## Dataset rows
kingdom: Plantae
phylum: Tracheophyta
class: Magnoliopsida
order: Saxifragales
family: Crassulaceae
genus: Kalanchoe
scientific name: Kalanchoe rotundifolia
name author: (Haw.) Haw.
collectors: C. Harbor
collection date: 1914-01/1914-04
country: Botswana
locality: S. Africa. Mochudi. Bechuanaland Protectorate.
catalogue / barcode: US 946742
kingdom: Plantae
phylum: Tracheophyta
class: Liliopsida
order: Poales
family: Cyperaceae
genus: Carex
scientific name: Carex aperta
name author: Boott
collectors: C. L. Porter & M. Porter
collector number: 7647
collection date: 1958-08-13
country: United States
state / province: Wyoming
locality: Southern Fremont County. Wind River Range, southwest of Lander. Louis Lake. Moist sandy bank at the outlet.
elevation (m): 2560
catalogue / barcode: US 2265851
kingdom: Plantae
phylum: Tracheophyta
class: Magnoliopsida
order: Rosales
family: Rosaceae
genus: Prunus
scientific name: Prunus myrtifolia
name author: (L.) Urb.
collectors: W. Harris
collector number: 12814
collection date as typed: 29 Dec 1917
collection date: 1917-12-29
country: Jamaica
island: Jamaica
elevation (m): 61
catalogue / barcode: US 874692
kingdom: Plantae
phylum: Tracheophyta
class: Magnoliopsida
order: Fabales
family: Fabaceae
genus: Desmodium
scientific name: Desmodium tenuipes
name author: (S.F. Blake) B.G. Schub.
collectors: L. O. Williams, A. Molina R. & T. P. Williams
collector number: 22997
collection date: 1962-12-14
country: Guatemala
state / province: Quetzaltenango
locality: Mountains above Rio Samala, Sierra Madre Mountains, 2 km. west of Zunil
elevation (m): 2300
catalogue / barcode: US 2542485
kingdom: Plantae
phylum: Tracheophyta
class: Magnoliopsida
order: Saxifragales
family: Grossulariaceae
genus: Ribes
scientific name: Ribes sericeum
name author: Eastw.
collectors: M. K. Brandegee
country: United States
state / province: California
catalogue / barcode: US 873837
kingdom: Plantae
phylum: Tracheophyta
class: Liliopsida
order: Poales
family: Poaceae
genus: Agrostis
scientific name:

## Task directions
Put all of the lines above into a numbered list, leaving out any blank lines.

## Written reply
1. kingdom: Plantae
2. phylum: Tracheophyta
3. class: Magnoliopsida
4. order: Saxifragales
5. family: Crassulaceae
6. genus: Kalanchoe
7. scientific name: Kalanchoe rotundifolia
8. name author: (Haw.) Haw.
9. collectors: C. Harbor
10. collection date: 1914-01/1914-04
11. country: Botswana
12. locality: S. Africa. Mochudi. Bechuanaland Protectorate.
13. catalogue / barcode: US 946742
14. kingdom: Plantae
15. phylum: Tracheophyta
16. class: Liliopsida
17. order: Poales
18. family: Cyperaceae
19. genus: Carex
20. scientific name: Carex aperta
21. name author: Boott
22. collectors: C. L. Porter & M. Porter
23. collector number: 7647
24. collection date: 1958-08-13
25. country: United States
26. state / province: Wyoming
27. locality: Southern Fremont County. Wind River Range, southwest of Lander. Louis Lake. Moist sandy bank at the outlet.
28. elevation (m): 2560
29. catalogue / barcode: US 2265851
30. kingdom: Plantae
31. phylum: Tracheophyta
32. class: Magnoliopsida
33. order: Rosales
34. family: Rosaceae
35. genus: Prunus
36. scientific name: Prunus myrtifolia
37. name author: (L.) Urb.
38. collectors: W. Harris
39. collector number: 12814
40. collection date as typed: 29 Dec 1917
41. collection date: 1917-12-29
42. country: Jamaica
43. island: Jamaica
44. elevation (m): 61
45. catalogue / barcode: US 874692
46. kingdom: Plantae
47. phylum: Tracheophyta
48. class: Magnoliopsida
49. order: Fabales
50. family: Fabaceae
51. genus: Desmodium
52. scientific name: Desmodium tenuipes
53. name author: (S.F. Blake) B.G. Schub.
54. collectors: L. O. Williams, A. Molina R. & T. P. Williams
55. collector number: 22997
56. collection date: 1962-12-14
57. country: Guatemala
58. state / province: Quetzaltenango
59. locality: Mountains above Rio Samala, Sierra Madre Mountains, 2 km. west of Zunil
60. elevation (m): 2300
61. catalogue / barcode: US 2542485
62. kingdom: Plantae
63. phylum: Tracheophyta
64. class: Magnoliopsida
65. order: Saxifragales
66. family: Grossulariaceae
67. genus: Ribes
68. scientific name: Ribes sericeum
69. name author: Eastw.
70. collectors: M. K. Brandegee
71. country: United States
72. state / province: California
73. catalogue / barcode: US 873837
74. kingdom: Plantae
75. phylum: Tracheophyta
76. class: Liliopsida
77. order: Poales
78. family: Poaceae
79. genus: Agrostis
80. scientific name:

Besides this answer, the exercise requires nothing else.